In the Prioritization tab, look in the Recommendations section.

Parasoft DTP 2024.2 > Recommending Violations to Fix > prioritization-tab_highlight-fix-recommendation1.png

About Model Health

The health of the model that DTP uses depends on the number of violations you process and the quality of the data you provide. DTP requires at least 20 violations to be classified, but classifying more violations will improve the model health. If you have not provided enough data, DTP will not be able to use the model to make a recommendation.

The model informing DTP recommendations also depends on the accuracy and consistency of the data you provide. DTP uses advanced algorithms to analyze the data associated with each violation, but it can only make quality recommendations based on quality inputs. If there is an imbalance in the number of fixed violations versus the number of suppressed violations (or imbalance in the number of violations with action set to Fix versus the number of violations with action set to Suppress), DTP may indicate that it cannot properly train a model. In this case, you should assign an equal number Fix and Suppress actions to facilitate model health.

Providing Machine Learning Feedback to Parasoft

You can help Parasoft improve the system by using the API to get Machine Learning data and sending the data to your Parasoft representative. Sensitive information, such as username and project name, is obfuscated in the response. Save the output from the following API endpoints are available to retrieve the Machine Learning data:

/classificationResultSets

This endpoint returns static analysis violations used to train the model and recommendation results.

> **Problems to solve**:
(a) From the DTP documentation excerpt, list every sentence that contains the word "violations".
(b) Write out the part of the DTP documentation excerpt starting with "You can help" and going on through "and recommendation results.".

> **Listed entries**:

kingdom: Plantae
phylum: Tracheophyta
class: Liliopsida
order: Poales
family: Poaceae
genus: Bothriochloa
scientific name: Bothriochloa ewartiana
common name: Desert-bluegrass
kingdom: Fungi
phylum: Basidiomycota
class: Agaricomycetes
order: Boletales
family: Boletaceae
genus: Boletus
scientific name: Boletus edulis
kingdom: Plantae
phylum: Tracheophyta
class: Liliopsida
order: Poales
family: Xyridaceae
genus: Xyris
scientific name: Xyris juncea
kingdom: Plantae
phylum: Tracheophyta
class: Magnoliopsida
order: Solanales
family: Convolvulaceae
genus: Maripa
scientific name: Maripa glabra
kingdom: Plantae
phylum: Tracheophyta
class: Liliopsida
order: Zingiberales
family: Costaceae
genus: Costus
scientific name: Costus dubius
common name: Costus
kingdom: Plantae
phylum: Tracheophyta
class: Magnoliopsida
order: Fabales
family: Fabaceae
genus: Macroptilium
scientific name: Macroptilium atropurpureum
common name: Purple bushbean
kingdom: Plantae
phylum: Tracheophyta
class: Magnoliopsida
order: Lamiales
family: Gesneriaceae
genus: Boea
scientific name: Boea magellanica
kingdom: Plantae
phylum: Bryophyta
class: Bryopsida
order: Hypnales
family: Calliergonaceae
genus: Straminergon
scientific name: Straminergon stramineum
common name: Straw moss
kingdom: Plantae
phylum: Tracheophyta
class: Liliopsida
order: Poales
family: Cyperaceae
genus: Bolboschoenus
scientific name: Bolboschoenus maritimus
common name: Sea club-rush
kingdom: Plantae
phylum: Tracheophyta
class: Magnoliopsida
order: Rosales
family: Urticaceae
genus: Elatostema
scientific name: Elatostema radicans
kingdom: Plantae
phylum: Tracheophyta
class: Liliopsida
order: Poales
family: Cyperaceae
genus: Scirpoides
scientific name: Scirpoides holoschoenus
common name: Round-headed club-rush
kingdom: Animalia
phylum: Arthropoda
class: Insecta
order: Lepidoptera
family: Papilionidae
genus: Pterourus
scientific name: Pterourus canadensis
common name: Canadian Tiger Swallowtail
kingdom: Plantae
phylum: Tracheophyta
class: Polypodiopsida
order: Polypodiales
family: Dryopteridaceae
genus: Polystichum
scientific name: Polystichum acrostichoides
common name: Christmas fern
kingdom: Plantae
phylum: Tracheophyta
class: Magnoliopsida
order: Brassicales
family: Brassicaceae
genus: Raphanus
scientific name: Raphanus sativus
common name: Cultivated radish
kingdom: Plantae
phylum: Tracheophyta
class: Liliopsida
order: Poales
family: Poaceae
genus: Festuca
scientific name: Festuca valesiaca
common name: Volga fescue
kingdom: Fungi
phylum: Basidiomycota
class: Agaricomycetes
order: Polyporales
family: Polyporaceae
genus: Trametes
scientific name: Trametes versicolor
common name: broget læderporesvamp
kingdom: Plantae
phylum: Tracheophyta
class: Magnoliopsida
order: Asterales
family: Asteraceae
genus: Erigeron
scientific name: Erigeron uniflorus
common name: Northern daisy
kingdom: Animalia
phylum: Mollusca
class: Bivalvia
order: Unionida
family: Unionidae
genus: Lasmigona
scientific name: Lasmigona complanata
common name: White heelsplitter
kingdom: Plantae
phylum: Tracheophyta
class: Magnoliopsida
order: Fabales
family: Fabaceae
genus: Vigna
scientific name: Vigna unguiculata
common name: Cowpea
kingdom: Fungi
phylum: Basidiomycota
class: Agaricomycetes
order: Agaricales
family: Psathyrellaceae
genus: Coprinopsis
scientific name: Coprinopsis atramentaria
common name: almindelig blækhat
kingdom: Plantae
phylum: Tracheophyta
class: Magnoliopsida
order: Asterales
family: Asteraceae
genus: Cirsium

> **Solutions to the problems**:
(a)
The health of the model that DTP uses depends on the number of violations you process and the quality of the data you provide.
DTP requires at least 20 violations to be classified, but classifying more violations will improve the model health.
If there is an imbalance in the number of fixed violations versus the number of suppressed violations (or imbalance in the number of violations with action set to Fix versus the number of violations with action set to Suppress), DTP may indicate that it cannot properly train a model.
This endpoint returns static analysis violations used to train the model and recommendation results.

(b)
You can help Parasoft improve the system by using the API to get Machine Learning data and sending the data to your Parasoft representative. Sensitive information, such as username and project name, is obfuscated in the response. Save the output from the following API endpoints are available to retrieve the Machine Learning data:

/classificationResultSets

This endpoint returns static analysis violations used to train the model and recommendation results.